Request:
Please pull out each line of the material that contains the string "depth".
#####
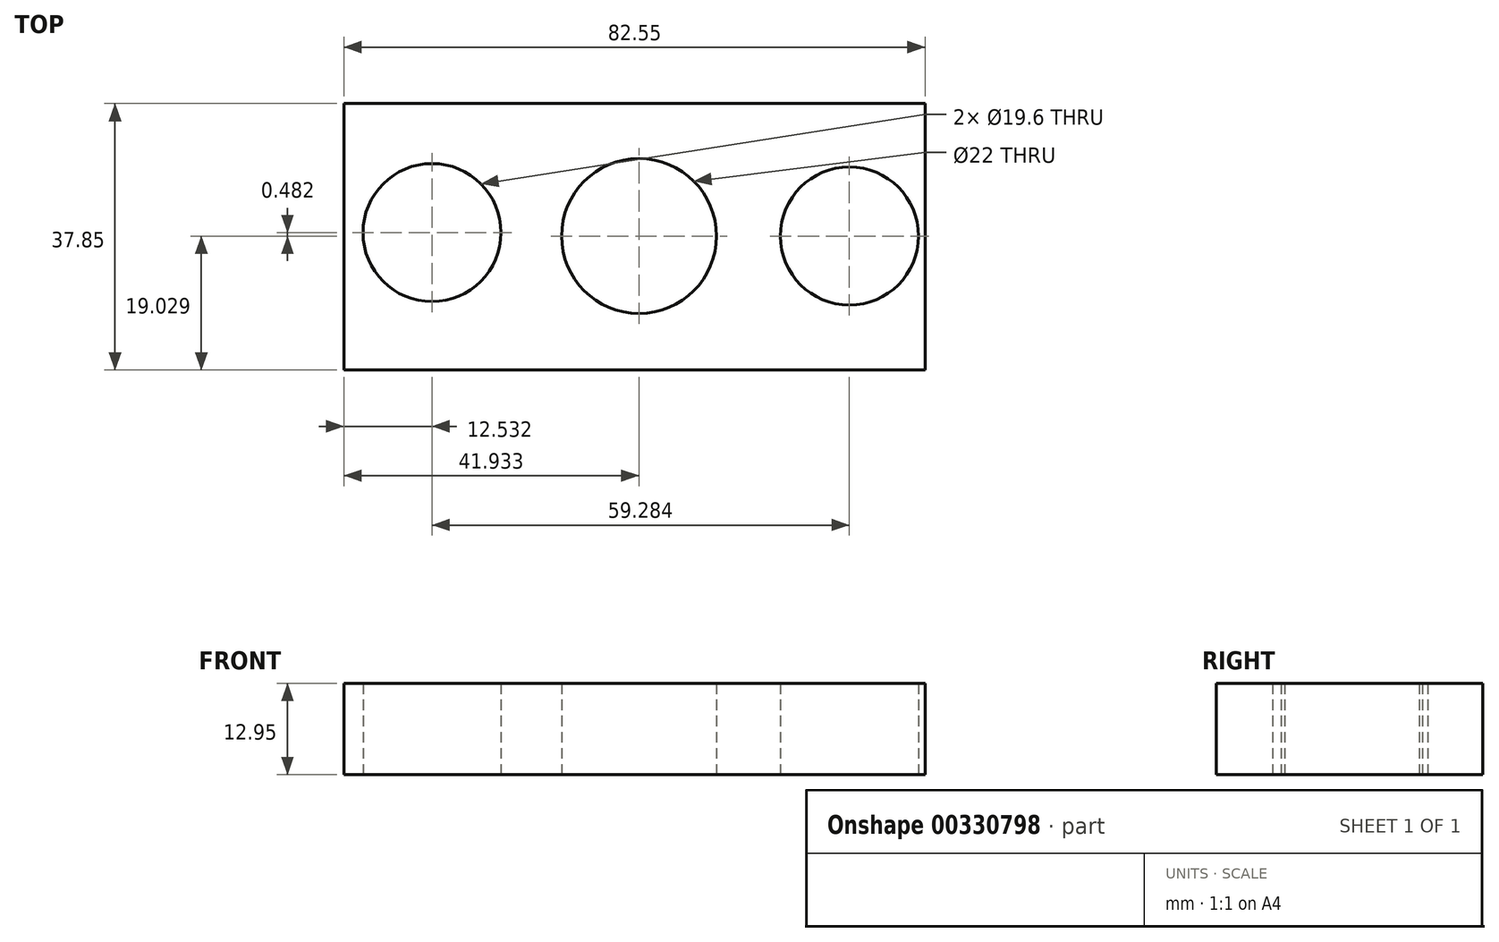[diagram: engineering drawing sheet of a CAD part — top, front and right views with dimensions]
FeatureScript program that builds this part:
annotation { "Feature Type Name" : "Feature", "Feature Type Description" : "" }
export const myFeature = defineFeature(function(context is Context, id is Id, definition is map)
    precondition{}
    {
        {
            var Q0;
            Q0=qCreatedBy(makeId("Top.planeOp"),FACE);
            var sketch = newSketch(context, id + "F0", { "sketchPlane" : qUnion([Q0])});
            skLineSegment(sketch, "E0.bottom", {"start": v(0, 0) * mm, "end": v(82.55, 0) * mm});
            skLineSegment(sketch, "E0.top", {"start": v(0, 38.1) * mm, "end": v(82.55, 38.1) * mm});
            skLineSegment(sketch, "E0.left", {"start": v(0, 0) * mm, "end": v(0, 38.1) * mm});
            skLineSegment(sketch, "E0.right", {"start": v(82.55, 0) * mm, "end": v(82.55, 38.1) * mm});
            skCircle(sketch, "E1", {"center": v(41.93, 19.28) * mm, "radius": 11 * mm});
            skCircle(sketch, "E2", {"center": v(71.82, 19.28) * mm, "radius": 9.8 * mm});
            skCircle(sketch, "E3", {"center": v(12.53, 19.76) * mm, "radius": 9.8 * mm});
            skSolve(sketch);
        }
        {
            var Q0;
            Q0=makeQuery(id+"F0.imprint","IMPRINT",FACE,{"disambiguationData":[TD([[makeQuery(id+"F0.imprint","IMPRINT",EDGE,{"derivedFrom":sQuery(id+"F0.wireOp",EDGE,"E0.bottom")}),1.0]])]});
            extrude(context, id + "F1", {"entities" : qUnion([Q0]), "depth" : 12.95 * mm});
        }
        {
            var Q0;
            Q0=makeQuery(id+"F1.opExtrude","SWEPT_FACE",FACE,{"disambiguationData":[OSD([sQuery(id+"F0.wireOp",EDGE,"E0.bottom")])]});
            extrude(context, id + "F2", {"entities" : qUnion([Q0]), "operationType" : NewBodyOperationType.REMOVE, "oppositeDirection" : true, "depth" : 0.25 * mm});
        }
    });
#####
Task response:
            extrude(context, id + "F1", {"entities" : qUnion([Q0]), "depth" : 12.95 * mm});
            extrude(context, id + "F2", {"entities" : qUnion([Q0]), "operationType" : NewBodyOperationType.REMOVE, "oppositeDirection" : true, "depth" : 0.25 * mm});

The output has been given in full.